Although the Lampoon wasn’t selling well on campus, another magazine was: Playboy. The men’s lifestyle periodical with the bare centerfolds seemed ripe for parody. Lewis checked in with an attorney who sat on the Lampoon board and assessed the risks. What was the worst thing that could happen if the Harvard gang attempted a jokey version of Playboy

The lawyer’s response: “You’ll get some publicity.”

Lewis fired off a letter to Playboy informing its team about the upcoming fake issue.
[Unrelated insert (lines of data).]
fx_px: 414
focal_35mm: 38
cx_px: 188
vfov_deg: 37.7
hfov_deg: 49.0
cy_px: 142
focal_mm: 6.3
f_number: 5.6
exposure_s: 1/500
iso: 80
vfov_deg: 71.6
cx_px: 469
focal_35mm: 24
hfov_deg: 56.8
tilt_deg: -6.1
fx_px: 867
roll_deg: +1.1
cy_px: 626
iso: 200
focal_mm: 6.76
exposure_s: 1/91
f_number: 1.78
Hugh Hefner and his legal squad threatened a lawsuit if such a goof actually hit newsstands, but that didn’t stop Lewis, who told Playboy that the Lampoon would welcome all of the publicity such an action would create. Somehow, that convinced the centerfold sellers to get on board, offering to help the college kids and even introducing them to the specialty printer that created their full-figured foldouts. 

Pl*yb*y, nearly 100 pages mocking Playboy complete with 20 pages of actual ads, hit the newsstands soon thereafter. The parody did its take on the Playboy Interview, holding a conversation with special guest Magic 8 Ball who responded with answers like “Ask Again Later, Reply Hazy,” and there were Lampoon versions of the Playboy Advisor and Playboy Party Jokes. It probably didn’t hurt that the satire also featured actual nudes. 
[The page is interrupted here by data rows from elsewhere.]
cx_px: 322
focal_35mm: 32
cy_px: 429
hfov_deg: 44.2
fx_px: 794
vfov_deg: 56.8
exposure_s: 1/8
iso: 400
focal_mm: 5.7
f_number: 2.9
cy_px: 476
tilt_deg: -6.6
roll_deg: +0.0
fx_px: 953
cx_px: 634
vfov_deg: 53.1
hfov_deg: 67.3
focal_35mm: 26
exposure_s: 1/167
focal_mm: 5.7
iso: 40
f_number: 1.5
At a buck an issue, the Harvard Lampoon’s version of Playboy sold out its run of 500,000 copies after a mere five days on the newsstand. Additional printings were rushed to stores (and at a higher price — my used copy upped the cover cost to an even more profitable $1.25). The success not only put about $150,000 into the college kids’ pockets but enticed young American readers to subscribe to the Harvard Lampoon as well. 

More parodies followed — a Time magazine rip-off with another scantily clad model on the cover earned $250,000 for Harvard Lampoon — convincing its staff (and publishers) that a National version of the Lampoon might just be profitable for all involved.